Mon. Oct 21st, 2019

Guards and forwards: who has the tougher job?

This archived article was written by: Jada Clark

In the game of basketball, there are two-main positions: guards and forwards. But who has the tougher job? The guards, who are constantly pressuring the ball, and running all over the place? Or is it the forwards, the big post players, who are constantly getting physical, battling it out in the post?
Obviously guards are going to think they have the toughest job in the game, while post players think that they are doing more work, however, maybe if both sides take a glimpse at what the other has to endure, they will all have a better understanding of each other, and furthermore appreciate each other’s positions more.
Guards are typically the smaller players in the game, but what they lack in size, they make up with speed. The guards are usually the first ones up the court.
Offensively, they get a lot of touches on the ball, whether they are the point guard, dribbling down the court and initiating a play, or the shooting guard, always ready to hit a three pointer.
Defensively, the guards are always up in the ball handler’s face, constantly pressuring the ball to make it more difficult for the ball-handler to get the ball to other players on their team.
The guards have the hardest job when it comes to pressing teams, because they constantly have to run from side to side to try to pressure the team enough that they turn the ball over. Being a guard, you have to be quick on your feet, you need to handle the ball, especially under pressure, and you need to have a good jump shot.
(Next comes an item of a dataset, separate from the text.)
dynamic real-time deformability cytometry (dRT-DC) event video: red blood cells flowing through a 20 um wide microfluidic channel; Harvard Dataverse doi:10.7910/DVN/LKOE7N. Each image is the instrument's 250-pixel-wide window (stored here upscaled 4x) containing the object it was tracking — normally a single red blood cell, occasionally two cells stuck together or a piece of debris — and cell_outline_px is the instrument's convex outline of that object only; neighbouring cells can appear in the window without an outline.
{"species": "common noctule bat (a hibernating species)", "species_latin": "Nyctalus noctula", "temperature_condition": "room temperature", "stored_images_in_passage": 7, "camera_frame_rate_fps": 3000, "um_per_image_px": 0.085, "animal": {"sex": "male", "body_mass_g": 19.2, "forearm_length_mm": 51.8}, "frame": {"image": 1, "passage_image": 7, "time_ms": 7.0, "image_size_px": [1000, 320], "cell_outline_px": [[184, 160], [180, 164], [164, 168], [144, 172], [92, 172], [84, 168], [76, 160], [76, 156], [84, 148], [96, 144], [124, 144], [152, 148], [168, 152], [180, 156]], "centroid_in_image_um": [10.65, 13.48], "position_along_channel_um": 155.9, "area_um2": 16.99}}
Let’s take a look at the inside game of basketball, where the post players live. Generally, the forwards, as known as posts, are the taller players on the court. The forwards usually are not quicker than guards, however they are stronger due to the physicality of their position.
Both offensively and defensively, post players are constantly trying to get position. This is where the paint becomes a battlefield.
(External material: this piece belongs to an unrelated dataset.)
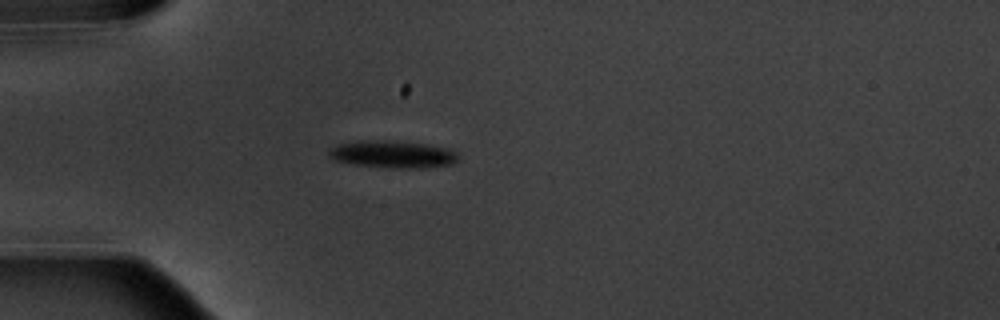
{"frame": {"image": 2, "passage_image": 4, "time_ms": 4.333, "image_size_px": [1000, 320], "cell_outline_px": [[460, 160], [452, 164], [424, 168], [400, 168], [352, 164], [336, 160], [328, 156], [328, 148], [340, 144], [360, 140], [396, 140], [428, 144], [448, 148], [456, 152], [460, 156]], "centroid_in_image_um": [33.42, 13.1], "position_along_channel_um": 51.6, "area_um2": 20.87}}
Offensively, as a post, you try to use your body to get in a good enough position to set yourself up to score. It is not as easy as it sounds because your defender is literally trying to push you out of position, and get in the way of any possible passes that try to come inside. Even if a post player does get a catch inside, it’s a rare occasion that they get a wide open, easy lay-up. Forwards are constantly getting contact, so when they get a catch inside, they have to be strong and bully their way closer to the basket and go up for the shot expecting contact. Post players are taught to go into the contact, not away, so they can draw a foul and get an extra shot. While guards are quicker on their feet, post players are stronger and able to play through more contact.
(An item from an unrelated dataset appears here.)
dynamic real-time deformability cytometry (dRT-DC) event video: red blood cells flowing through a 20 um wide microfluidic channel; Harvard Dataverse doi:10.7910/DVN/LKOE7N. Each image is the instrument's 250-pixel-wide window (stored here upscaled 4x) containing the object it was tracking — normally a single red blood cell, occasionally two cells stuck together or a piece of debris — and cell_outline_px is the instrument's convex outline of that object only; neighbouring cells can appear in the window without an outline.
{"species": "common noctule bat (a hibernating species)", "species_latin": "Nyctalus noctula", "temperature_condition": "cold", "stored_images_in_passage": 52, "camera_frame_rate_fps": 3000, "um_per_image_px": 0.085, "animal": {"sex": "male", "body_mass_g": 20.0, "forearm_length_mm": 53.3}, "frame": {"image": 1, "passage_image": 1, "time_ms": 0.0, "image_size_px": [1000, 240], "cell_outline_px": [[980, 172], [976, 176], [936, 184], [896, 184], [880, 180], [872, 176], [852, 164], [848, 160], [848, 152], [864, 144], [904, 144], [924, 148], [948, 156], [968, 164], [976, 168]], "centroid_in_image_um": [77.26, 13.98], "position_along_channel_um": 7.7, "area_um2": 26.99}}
Guards need to have more endurance, whilst forwards need to have more strength. However, these two work wonderfully together. Since forwards are usually the lowest on the court, they can see what is happening all around them and help communicate what they see to the guards so they know what to expect and how to defend what is coming.
On the other hand, guards are help-defense if a post player has to go out and defend someone else.
Guards and forwards may always disagree about who has the harder job, and who has to do the most work, but one side won’t truly understand where the other is coming from unless they switch roles and see singlehandedly how difficult it is to play each other’s positions.